6. Ayant ainsi fait ressortir par des motifs suffisants que la nature de cette convention était celle d'un contrat de droit privé dont les termes n'étaient pas affectés par les lois n° 2015-1779 du 28 décembre 2015 relative à la gratuité et aux modalités de la réutilisation des informations du secteur public et n° 2016-1321 du 7 octobre 2016 pour une République numérique, complétées par le décret n° 2016-1617 du 29 novembre 2016 relatif aux catégories d'informations publiques de l'Etat et de ses établissements publics administratifs susceptibles d'être soumises au paiement d'une redevance de réutilisation, elle en a exactement déduit, sans excéder ses pouvoirs et sans être tenue de suivre les parties dans le détail de leur argumentation, que l'action relative à la rupture brutale de la convention relevait de la compétence de la juridiction judiciaire.

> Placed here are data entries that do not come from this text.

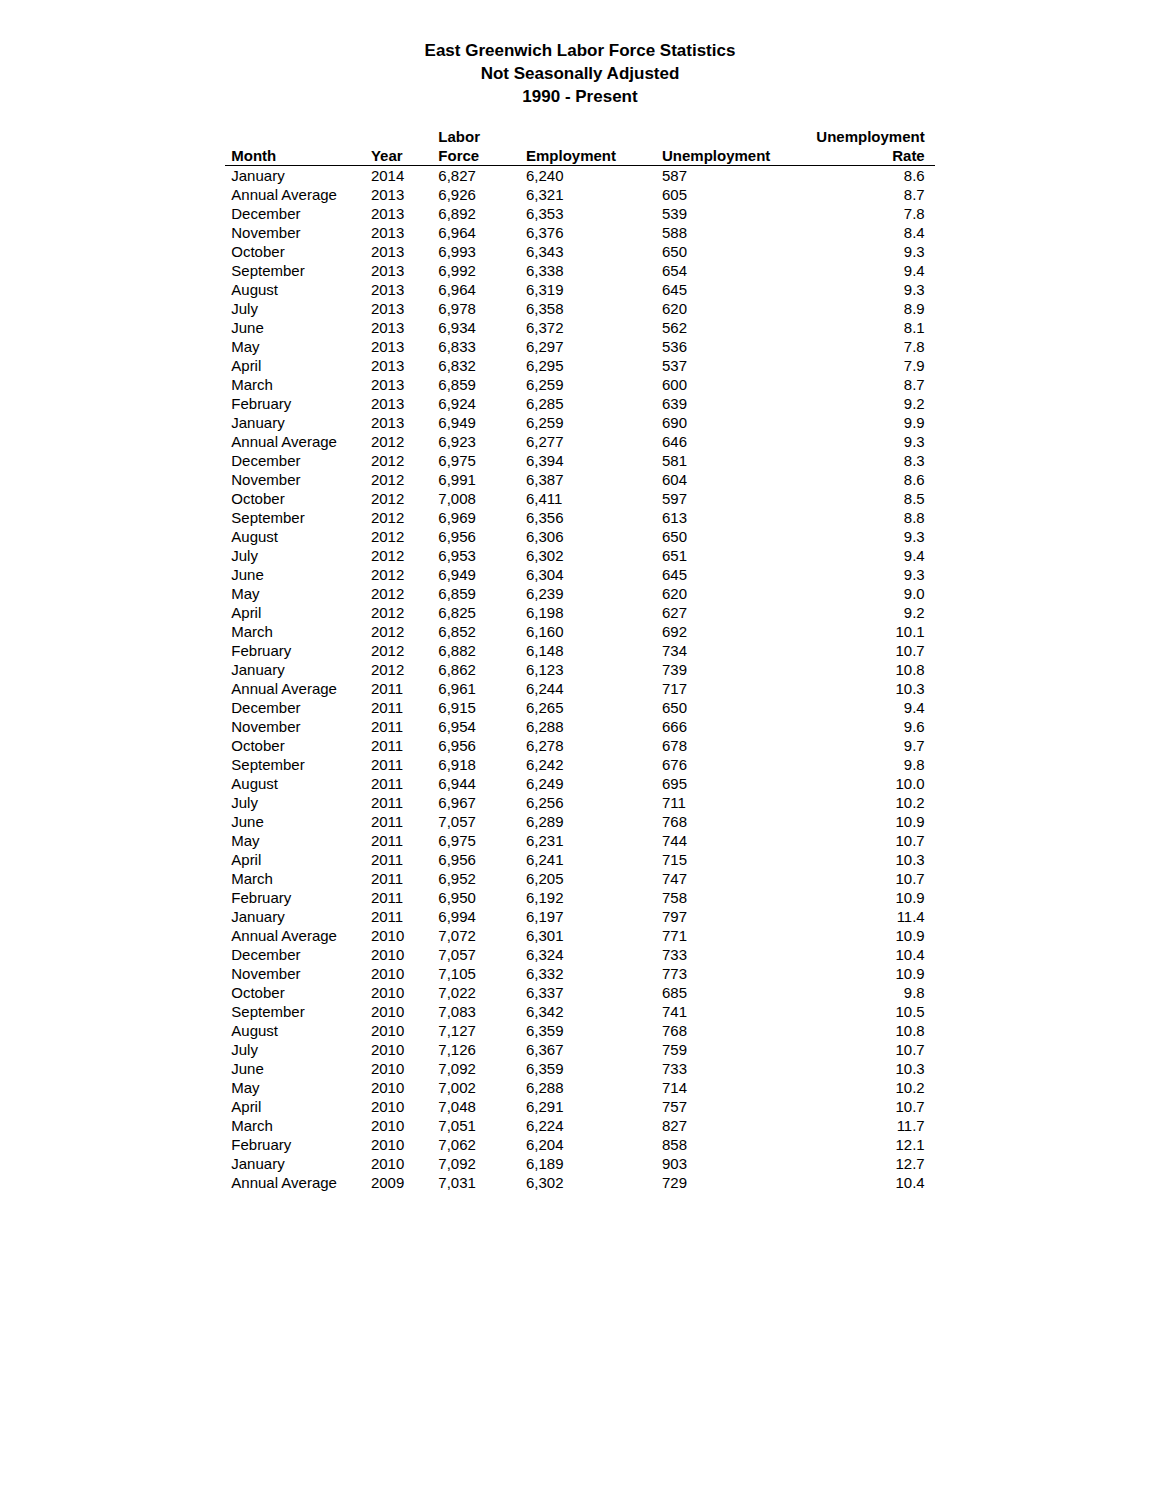East Greenwich Labor Force Statistics
Not Seasonally Adjusted
1990 - Present
| | | Labor | | | Unemployment |
| --- | --- | --- | --- | --- | --- |
| Month | Year | Force | Employment | Unemployment | Rate |
| January | 2014 | 6,827 | 6,240 | 587 | 8.6 |
| Annual Average | 2013 | 6,926 | 6,321 | 605 | 8.7 |
| December | 2013 | 6,892 | 6,353 | 539 | 7.8 |
| November | 2013 | 6,964 | 6,376 | 588 | 8.4 |
| October | 2013 | 6,993 | 6,343 | 650 | 9.3 |
| September | 2013 | 6,992 | 6,338 | 654 | 9.4 |
| August | 2013 | 6,964 | 6,319 | 645 | 9.3 |
| July | 2013 | 6,978 | 6,358 | 620 | 8.9 |
| June | 2013 | 6,934 | 6,372 | 562 | 8.1 |
| May | 2013 | 6,833 | 6,297 | 536 | 7.8 |
| April | 2013 | 6,832 | 6,295 | 537 | 7.9 |
| March | 2013 | 6,859 | 6,259 | 600 | 8.7 |
| February | 2013 | 6,924 | 6,285 | 639 | 9.2 |
| January | 2013 | 6,949 | 6,259 | 690 | 9.9 |
| Annual Average | 2012 | 6,923 | 6,277 | 646 | 9.3 |
| December | 2012 | 6,975 | 6,394 | 581 | 8.3 |
| November | 2012 | 6,991 | 6,387 | 604 | 8.6 |
| October | 2012 | 7,008 | 6,411 | 597 | 8.5 |
| September | 2012 | 6,969 | 6,356 | 613 | 8.8 |
| August | 2012 | 6,956 | 6,306 | 650 | 9.3 |
| July | 2012 | 6,953 | 6,302 | 651 | 9.4 |
| June | 2012 | 6,949 | 6,304 | 645 | 9.3 |
| May | 2012 | 6,859 | 6,239 | 620 | 9.0 |
| April | 2012 | 6,825 | 6,198 | 627 | 9.2 |
| March | 2012 | 6,852 | 6,160 | 692 | 10.1 |
| February | 2012 | 6,882 | 6,148 | 734 | 10.7 |
| January | 2012 | 6,862 | 6,123 | 739 | 10.8 |
| Annual Average | 2011 | 6,961 | 6,244 | 717 | 10.3 |
| December | 2011 | 6,915 | 6,265 | 650 | 9.4 |
| November | 2011 | 6,954 | 6,288 | 666 | 9.6 |
| October | 2011 | 6,956 | 6,278 | 678 | 9.7 |
| September | 2011 | 6,918 | 6,242 | 676 | 9.8 |
| August | 2011 | 6,944 | 6,249 | 695 | 10.0 |
| July | 2011 | 6,967 | 6,256 | 711 | 10.2 |
| June | 2011 | 7,057 | 6,289 | 768 | 10.9 |
| May | 2011 | 6,975 | 6,231 | 744 | 10.7 |
| April | 2011 | 6,956 | 6,241 | 715 | 10.3 |
| March | 2011 | 6,952 | 6,205 | 747 | 10.7 |
| February | 2011 | 6,950 | 6,192 | 758 | 10.9 |
| January | 2011 | 6,994 | 6,197 | 797 | 11.4 |
| Annual Average | 2010 | 7,072 | 6,301 | 771 | 10.9 |
| December | 2010 | 7,057 | 6,324 | 733 | 10.4 |
| November | 2010 | 7,105 | 6,332 | 773 | 10.9 |
| October | 2010 | 7,022 | 6,337 | 685 | 9.8 |
| September | 2010 | 7,083 | 6,342 | 741 | 10.5 |
| August | 2010 | 7,127 | 6,359 | 768 | 10.8 |
| July | 2010 | 7,126 | 6,367 | 759 | 10.7 |
| June | 2010 | 7,092 | 6,359 | 733 | 10.3 |
| May | 2010 | 7,002 | 6,288 | 714 | 10.2 |
| April | 2010 | 7,048 | 6,291 | 757 | 10.7 |
| March | 2010 | 7,051 | 6,224 | 827 | 11.7 |
| February | 2010 | 7,062 | 6,204 | 858 | 12.1 |
| January | 2010 | 7,092 | 6,189 | 903 | 12.7 |
| Annual Average | 2009 | 7,031 | 6,302 | 729 | 10.4 |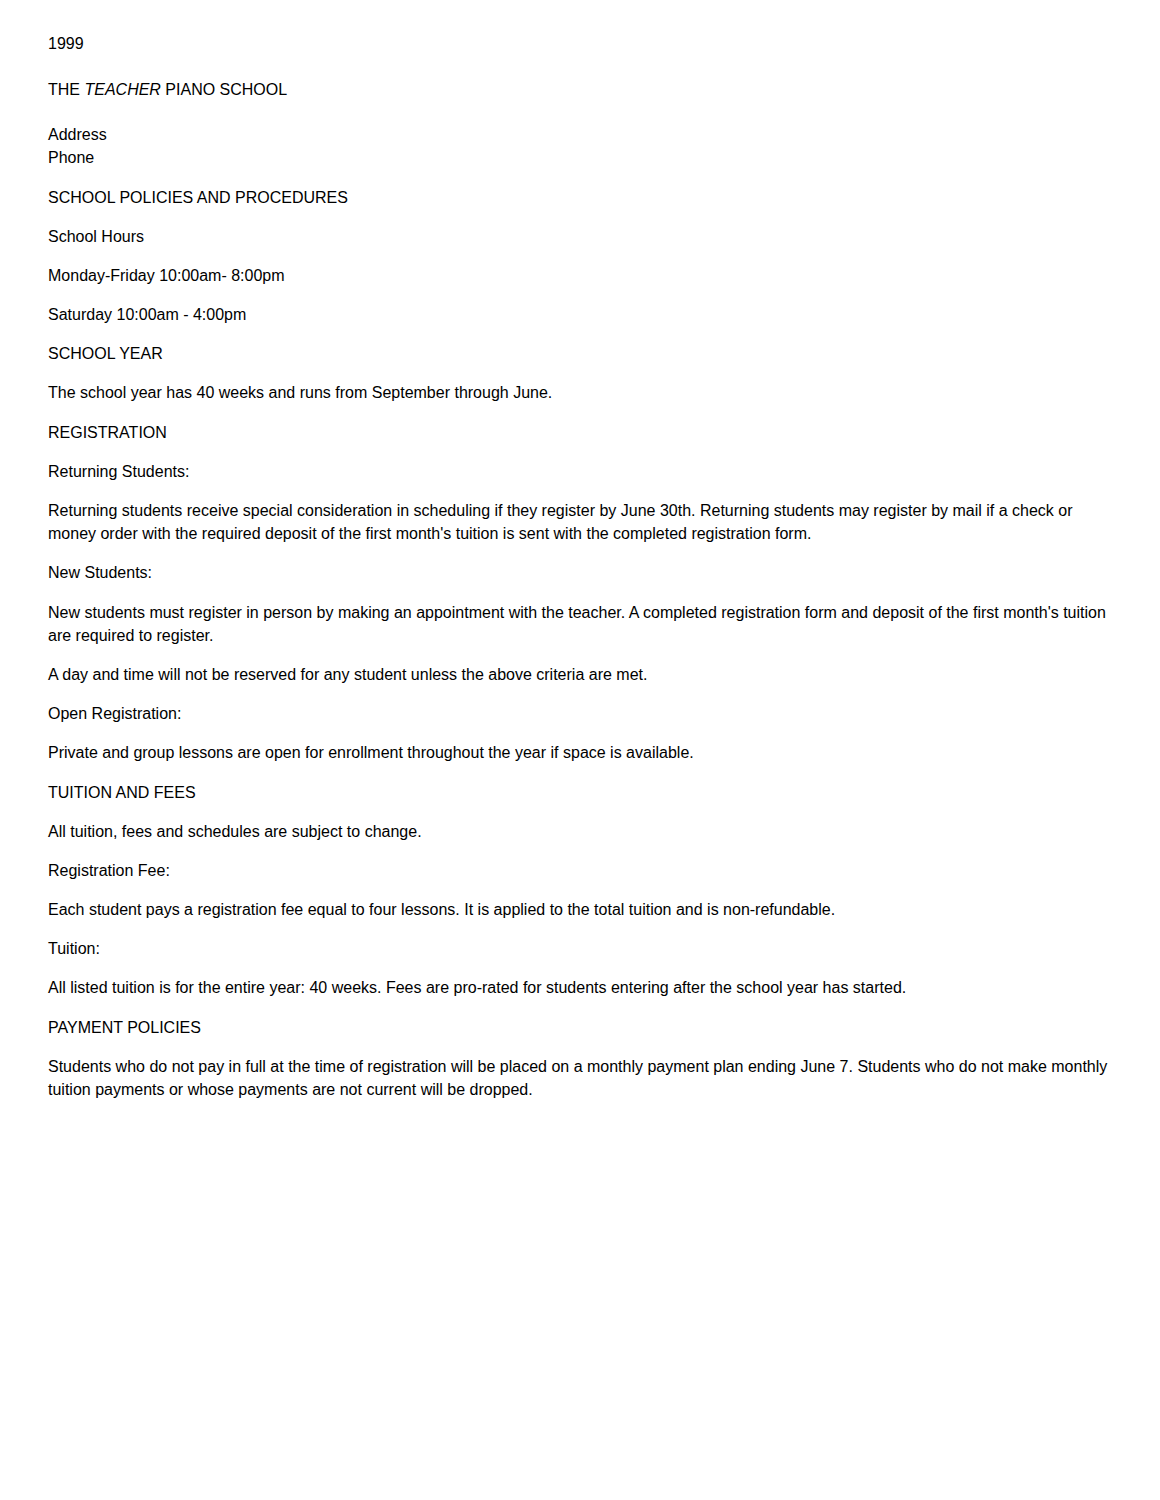1999
THE TEACHER PIANO SCHOOL
Address
Phone
SCHOOL POLICIES AND PROCEDURES
School Hours
Monday-Friday 10:00am- 8:00pm
Saturday 10:00am - 4:00pm
SCHOOL YEAR
The school year has 40 weeks and runs from September through June.
REGISTRATION
Returning Students:
Returning students receive special consideration in scheduling if they register by June 30th. Returning students may register by mail if a check or money order with the required deposit of the first month's tuition is sent with the completed registration form.
New Students:
New students must register in person by making an appointment with the teacher. A completed registration form and deposit of the first month's tuition are required to register.
A day and time will not be reserved for any student unless the above criteria are met.
Open Registration:
Private and group lessons are open for enrollment throughout the year if space is available.
TUITION AND FEES
All tuition, fees and schedules are subject to change.
Registration Fee:
Each student pays a registration fee equal to four lessons. It is applied to the total tuition and is non-refundable.
Tuition:
All listed tuition is for the entire year: 40 weeks. Fees are pro-rated for students entering after the school year has started.
PAYMENT POLICIES
Students who do not pay in full at the time of registration will be placed on a monthly payment plan ending June 7. Students who do not make monthly tuition payments or whose payments are not current will be dropped.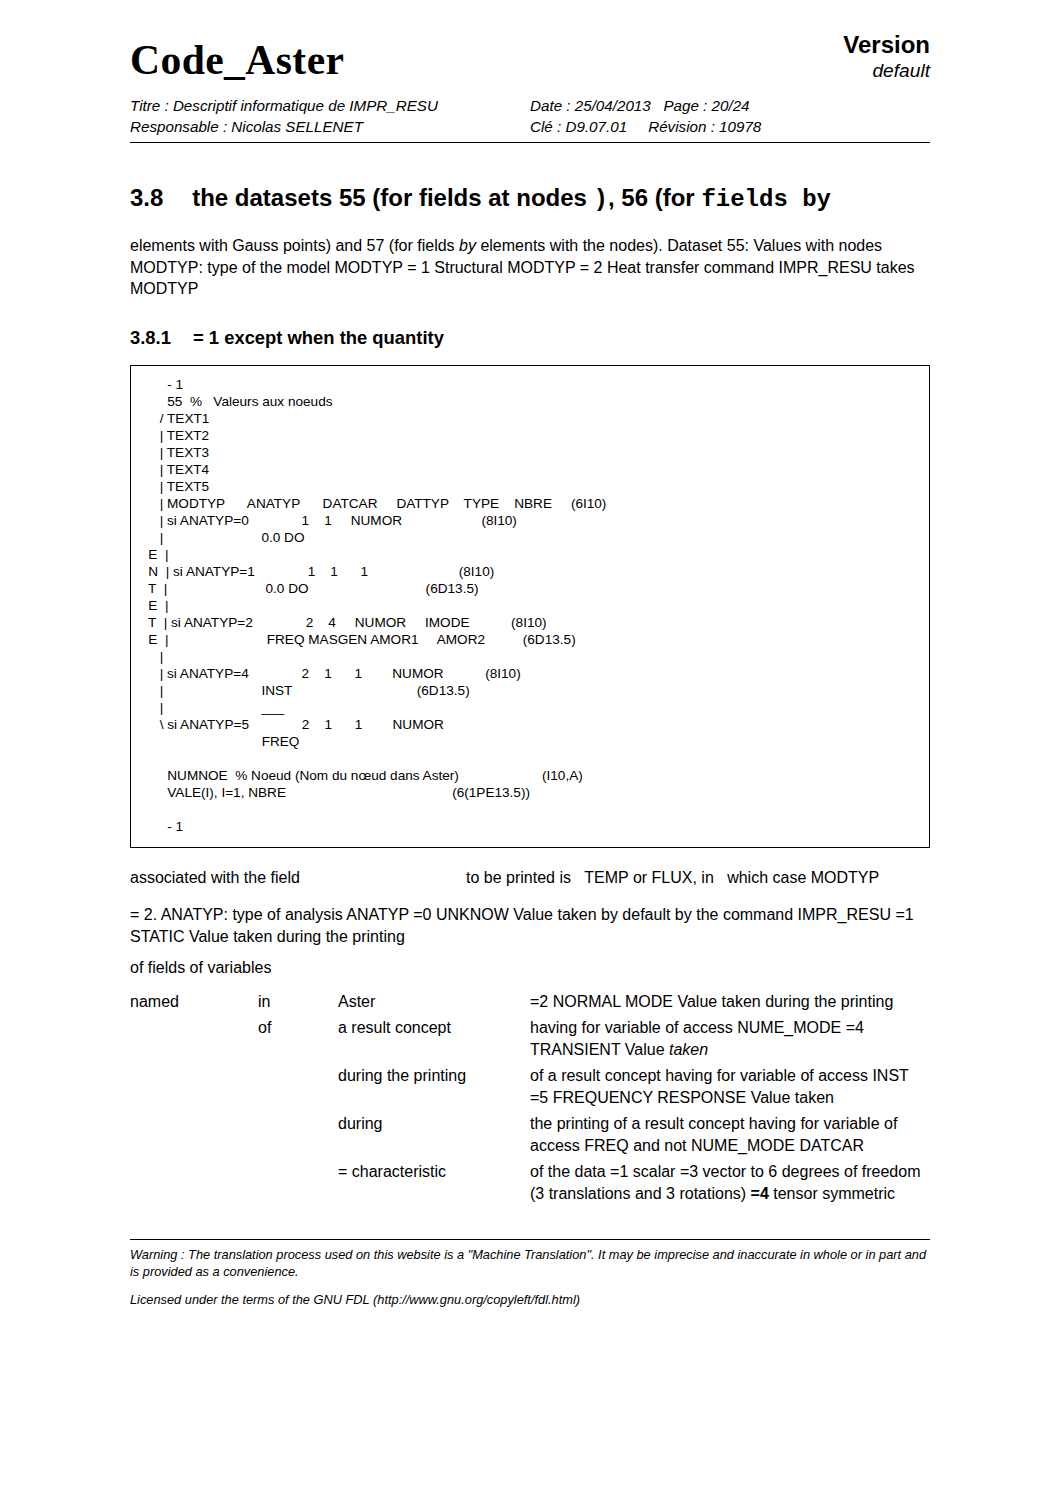Version default
Code_Aster
| Titre : Descriptif informatique de IMPR_RESU | Date : 25/04/2013 Page : 20/24 |
| Responsable : Nicolas SELLENET | Clé : D9.07.01 Révision : 10978 |
3.8the datasets 55 (for fields at nodes ), 56 (for fields by
elements with Gauss points) and 57 (for fields by elements with the nodes). Dataset 55: Values with nodes MODTYP: type of the model MODTYP = 1 Structural MODTYP = 2 Heat transfer command IMPR_RESU takes MODTYP
3.8.1= 1 except when the quantity
- 1 55 % Valeurs aux noeuds / TEXT1 | TEXT2 | TEXT3 | TEXT4 | TEXT5 | MODTYP ANATYP DATCAR DATTYP TYPE NBRE (6I10) | si ANATYP=0 1 1 NUMOR (8I10) | 0.0 DO E | N | si ANATYP=1 1 1 1 (8I10) T | 0.0 DO (6D13.5) E | T | si ANATYP=2 2 4 NUMOR IMODE (8I10) E | FREQ MASGEN AMOR1 AMOR2 (6D13.5) | | si ANATYP=4 2 1 1 NUMOR (8I10) | INST (6D13.5) | ___ \ si ANATYP=5 2 1 1 NUMOR FREQ NUMNOE % Noeud (Nom du nœud dans Aster) (I10,A) VALE(I), I=1, NBRE (6(1PE13.5)) - 1
| associated with the field | to be printed is TEMP or FLUX, in which case MODTYP |
= 2. ANATYP: type of analysis ANATYP =0 UNKNOW Value taken by default by the command IMPR_RESU =1 STATIC Value taken during the printing
of fields of variables
| named | in | Aster | =2 NORMAL MODE Value taken during the printing |
| | of | a result concept | having for variable of access NUME_MODE =4 TRANSIENT Value taken |
| | | during the printing | of a result concept having for variable of access INST =5 FREQUENCY RESPONSE Value taken |
| | | during | the printing of a result concept having for variable of access FREQ and not NUME_MODE DATCAR |
| | | = characteristic | of the data =1 scalar =3 vector to 6 degrees of freedom (3 translations and 3 rotations) =4 tensor symmetric |
Warning : The translation process used on this website is a "Machine Translation". It may be imprecise and inaccurate in whole or in part and is provided as a convenience.
Licensed under the terms of the GNU FDL (http://www.gnu.org/copyleft/fdl.html)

7. Le moyen n'est donc pas fondé.
PAR CES MOTIFS, la Cour :
REJETTE le pourvoi ;
Condamne l'établissement public administratif Météo-France aux dépens ;
En application de l'article 700 du code de procédure civile, rejette la demande formée par l'établissement public administratif Météo-France et le condamne à payer à la société Meteoconsult la somme de 3 000 euros ;
Ainsi fait et jugé par la Cour de cassation, première chambre civile, et prononcé par le président en son audience publique du vingt-cinq septembre deux mille vingt-quatre.